Information -
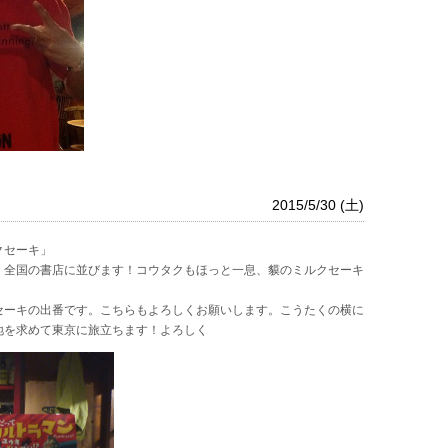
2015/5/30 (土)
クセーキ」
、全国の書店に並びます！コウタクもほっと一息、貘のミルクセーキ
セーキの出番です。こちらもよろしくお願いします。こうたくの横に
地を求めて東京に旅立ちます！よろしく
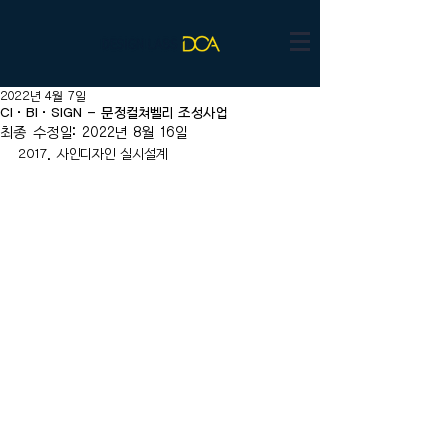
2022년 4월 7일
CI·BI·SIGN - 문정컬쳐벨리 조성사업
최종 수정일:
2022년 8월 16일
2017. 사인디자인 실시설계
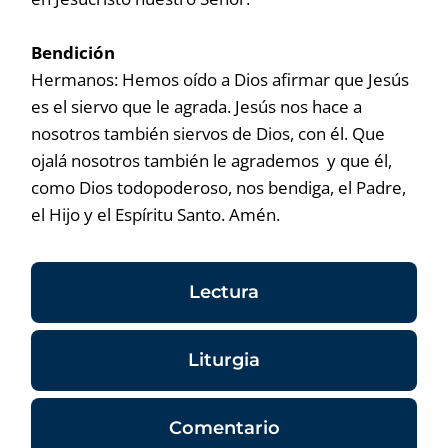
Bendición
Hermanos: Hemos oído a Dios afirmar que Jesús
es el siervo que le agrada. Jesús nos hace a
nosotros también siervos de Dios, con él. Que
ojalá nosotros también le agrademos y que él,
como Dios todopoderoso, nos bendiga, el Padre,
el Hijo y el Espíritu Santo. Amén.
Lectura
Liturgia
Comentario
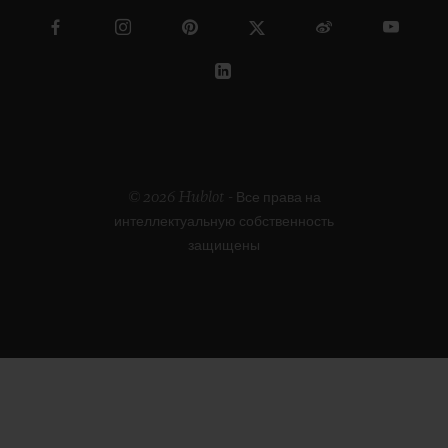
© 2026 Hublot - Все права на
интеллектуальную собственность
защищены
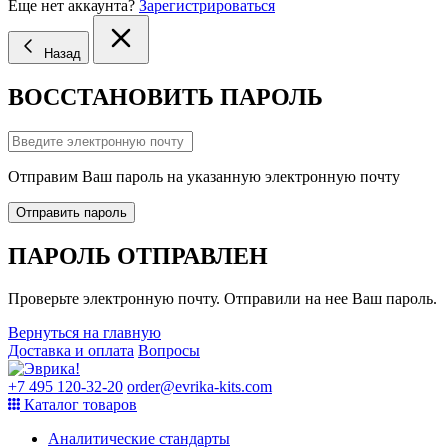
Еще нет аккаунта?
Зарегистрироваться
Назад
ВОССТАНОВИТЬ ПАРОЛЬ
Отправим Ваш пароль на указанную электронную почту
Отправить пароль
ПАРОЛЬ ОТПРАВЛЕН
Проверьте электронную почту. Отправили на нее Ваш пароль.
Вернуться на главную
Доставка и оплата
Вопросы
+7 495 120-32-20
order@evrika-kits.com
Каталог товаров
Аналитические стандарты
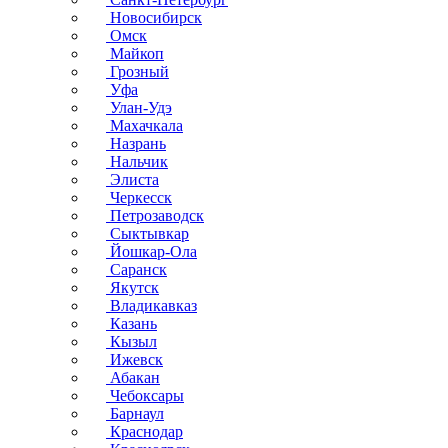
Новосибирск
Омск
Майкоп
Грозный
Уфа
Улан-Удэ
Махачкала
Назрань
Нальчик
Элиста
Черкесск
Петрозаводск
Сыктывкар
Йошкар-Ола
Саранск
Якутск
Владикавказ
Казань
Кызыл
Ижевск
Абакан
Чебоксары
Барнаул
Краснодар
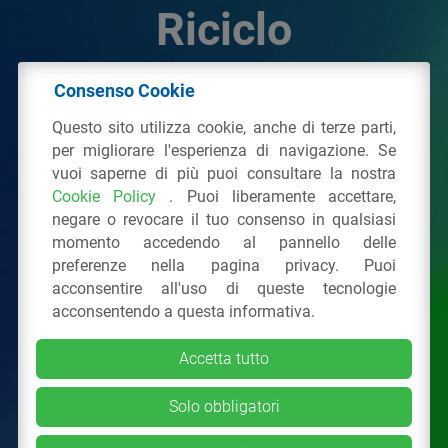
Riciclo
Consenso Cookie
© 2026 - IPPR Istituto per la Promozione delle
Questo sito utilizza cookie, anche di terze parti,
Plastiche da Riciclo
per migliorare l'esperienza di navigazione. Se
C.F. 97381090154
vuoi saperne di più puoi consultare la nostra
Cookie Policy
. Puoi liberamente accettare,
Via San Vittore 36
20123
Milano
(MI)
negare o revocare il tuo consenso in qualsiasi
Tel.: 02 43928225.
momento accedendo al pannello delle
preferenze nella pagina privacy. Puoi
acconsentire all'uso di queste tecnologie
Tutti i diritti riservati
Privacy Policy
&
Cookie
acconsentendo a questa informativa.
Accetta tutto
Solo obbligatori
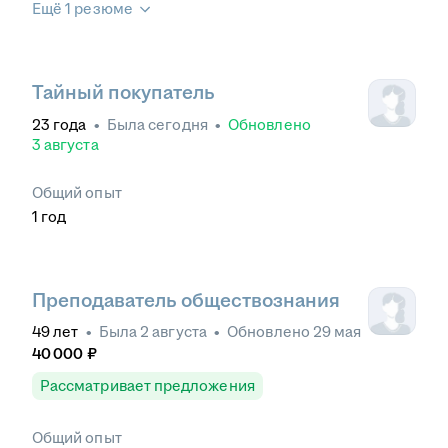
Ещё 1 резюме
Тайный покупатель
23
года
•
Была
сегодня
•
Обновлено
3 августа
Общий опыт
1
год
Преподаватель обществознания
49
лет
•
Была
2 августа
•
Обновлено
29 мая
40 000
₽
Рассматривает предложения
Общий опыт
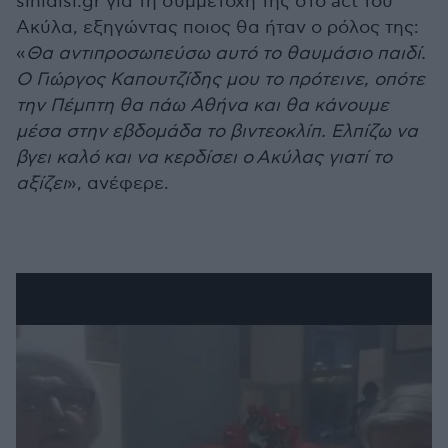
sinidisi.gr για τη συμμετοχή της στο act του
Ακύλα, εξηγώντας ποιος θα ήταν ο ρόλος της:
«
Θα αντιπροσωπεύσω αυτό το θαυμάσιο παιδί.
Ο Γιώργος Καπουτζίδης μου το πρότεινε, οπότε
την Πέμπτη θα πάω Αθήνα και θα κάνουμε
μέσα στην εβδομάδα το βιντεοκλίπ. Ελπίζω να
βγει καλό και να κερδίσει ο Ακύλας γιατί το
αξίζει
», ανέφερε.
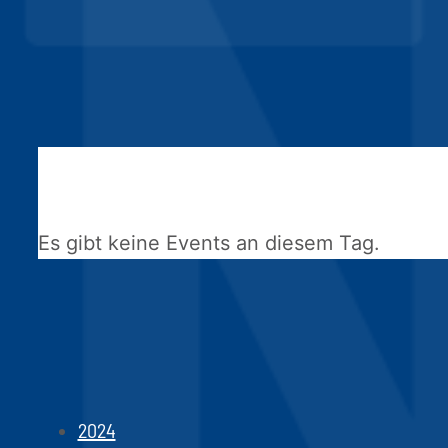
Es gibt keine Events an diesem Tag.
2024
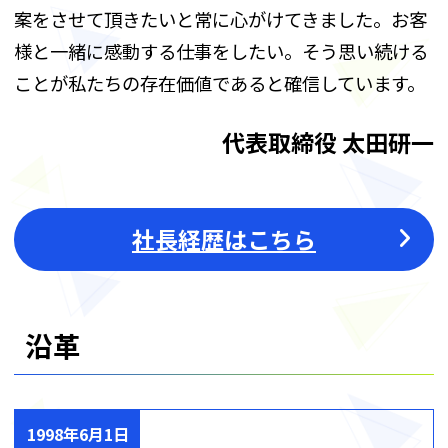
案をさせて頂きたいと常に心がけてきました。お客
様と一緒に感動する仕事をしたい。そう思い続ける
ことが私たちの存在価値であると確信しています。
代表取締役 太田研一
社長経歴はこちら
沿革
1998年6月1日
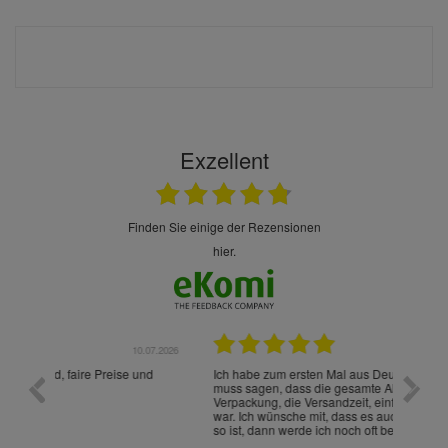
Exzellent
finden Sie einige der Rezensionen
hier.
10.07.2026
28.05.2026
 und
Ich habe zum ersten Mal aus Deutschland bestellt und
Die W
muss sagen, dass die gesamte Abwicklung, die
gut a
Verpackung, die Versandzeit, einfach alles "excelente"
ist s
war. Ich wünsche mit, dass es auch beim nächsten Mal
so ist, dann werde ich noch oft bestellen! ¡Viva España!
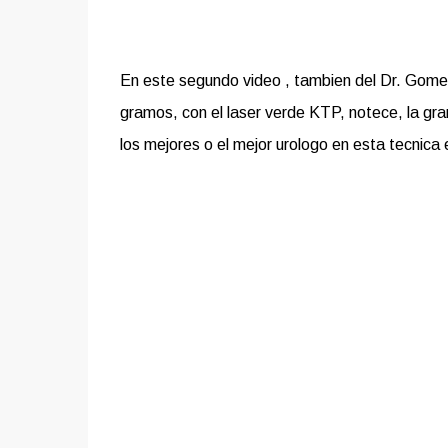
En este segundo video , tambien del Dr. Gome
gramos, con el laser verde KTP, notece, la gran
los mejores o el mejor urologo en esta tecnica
--
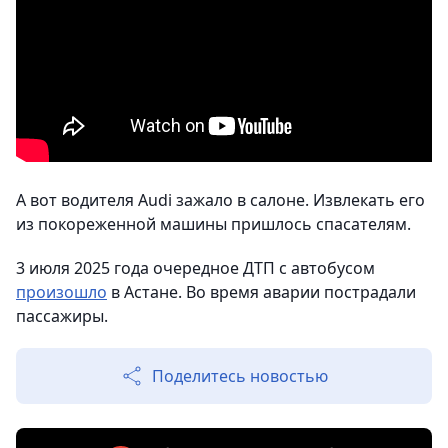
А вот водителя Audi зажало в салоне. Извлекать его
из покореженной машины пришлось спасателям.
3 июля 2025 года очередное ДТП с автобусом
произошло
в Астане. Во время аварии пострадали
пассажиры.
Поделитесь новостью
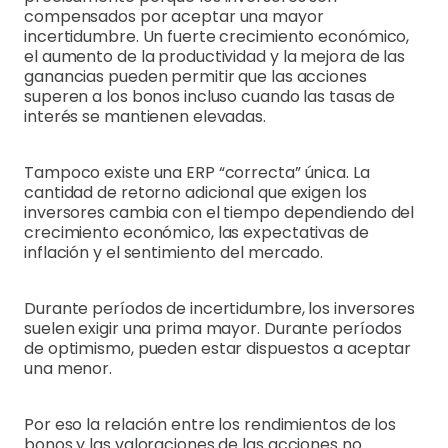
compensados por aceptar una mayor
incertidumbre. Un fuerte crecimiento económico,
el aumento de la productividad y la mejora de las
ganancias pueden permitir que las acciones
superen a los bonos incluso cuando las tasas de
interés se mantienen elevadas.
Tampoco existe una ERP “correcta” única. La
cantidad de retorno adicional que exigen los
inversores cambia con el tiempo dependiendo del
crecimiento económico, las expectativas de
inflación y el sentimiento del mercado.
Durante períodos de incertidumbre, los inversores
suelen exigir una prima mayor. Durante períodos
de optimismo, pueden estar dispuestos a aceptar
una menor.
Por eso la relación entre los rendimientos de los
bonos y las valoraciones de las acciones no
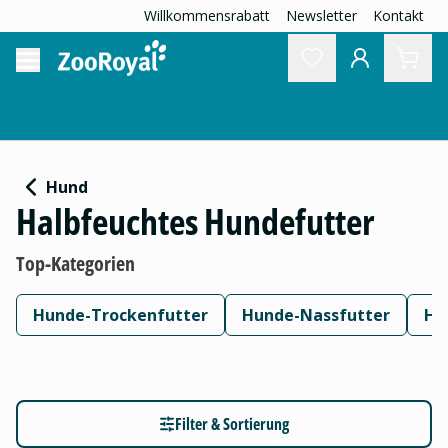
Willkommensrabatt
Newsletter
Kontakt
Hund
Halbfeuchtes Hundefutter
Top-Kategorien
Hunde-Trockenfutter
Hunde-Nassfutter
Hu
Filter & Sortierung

Brief -
Pictures excluded, reproduce only the part above that opens with the line holding "2015/5/30 (土)" and closes with the line holding "Θα αντιπροσωπεύσω αυτό το θαυμάσιο παιδί.", exactly as written.

Result -
2015/5/30 (土)
クセーキ」
、全国の書店に並びます！コウタクもほっと一息、貘のミルクセーキ
セーキの出番です。こちらもよろしくお願いします。こうたくの横に
地を求めて東京に旅立ちます！よろしく
2022년 4월 7일
CI·BI·SIGN - 문정컬쳐벨리 조성사업
최종 수정일:
2022년 8월 16일
2017. 사인디자인 실시설계
Bendición
Hermanos: Hemos oído a Dios afirmar que Jesús
es el siervo que le agrada. Jesús nos hace a
nosotros también siervos de Dios, con él. Que
ojalá nosotros también le agrademos y que él,
como Dios todopoderoso, nos bendiga, el Padre,
el Hijo y el Espíritu Santo. Amén.
Lectura
Liturgia
Comentario
© 2026 Hublot - Все права на
интеллектуальную собственность
защищены
Еще нет аккаунта?
Зарегистрироваться
Назад
ВОССТАНОВИТЬ ПАРОЛЬ
Отправим Ваш пароль на указанную электронную почту
Отправить пароль
ПАРОЛЬ ОТПРАВЛЕН
Проверьте электронную почту. Отправили на нее Ваш пароль.
Вернуться на главную
Доставка и оплата
Вопросы
+7 495 120-32-20
order@evrika-kits.com
Каталог товаров
Аналитические стандарты
Новосибирск
Омск
Майкоп
Грозный
Уфа
Улан-Удэ
Махачкала
Назрань
Нальчик
Элиста
Черкесск
Петрозаводск
Сыктывкар
Йошкар-Ола
Саранск
Якутск
Владикавказ
Казань
Кызыл
Ижевск
Абакан
Чебоксары
Барнаул
Краснодар
Riciclo
Consenso Cookie
© 2026 - IPPR Istituto per la Promozione delle
Questo sito utilizza cookie, anche di terze parti,
Plastiche da Riciclo
per migliorare l'esperienza di navigazione. Se
C.F. 97381090154
vuoi saperne di più puoi consultare la nostra
Cookie Policy
. Puoi liberamente accettare,
Via San Vittore 36
20123
Milano
(MI)
negare o revocare il tuo consenso in qualsiasi
Tel.: 02 43928225.
momento accedendo al pannello delle
preferenze nella pagina privacy. Puoi
acconsentire all'uso di queste tecnologie
Tutti i diritti riservati
Privacy Policy
&
Cookie
acconsentendo a questa informativa.
Accetta tutto
Solo obbligatori
Ещё 1 резюме
Тайный покупатель
23
года
•
Была
сегодня
•
Обновлено
3 августа
Общий опыт
1
год
Преподаватель обществознания
49
лет
•
Была
2 августа
•
Обновлено
29 мая
40 000
₽
Рассматривает предложения
Общий опыт
sinidisi.gr για τη συμμετοχή της στο act του
Ακύλα, εξηγώντας ποιος θα ήταν ο ρόλος της:
«
Θα αντιπροσωπεύσω αυτό το θαυμάσιο παιδί.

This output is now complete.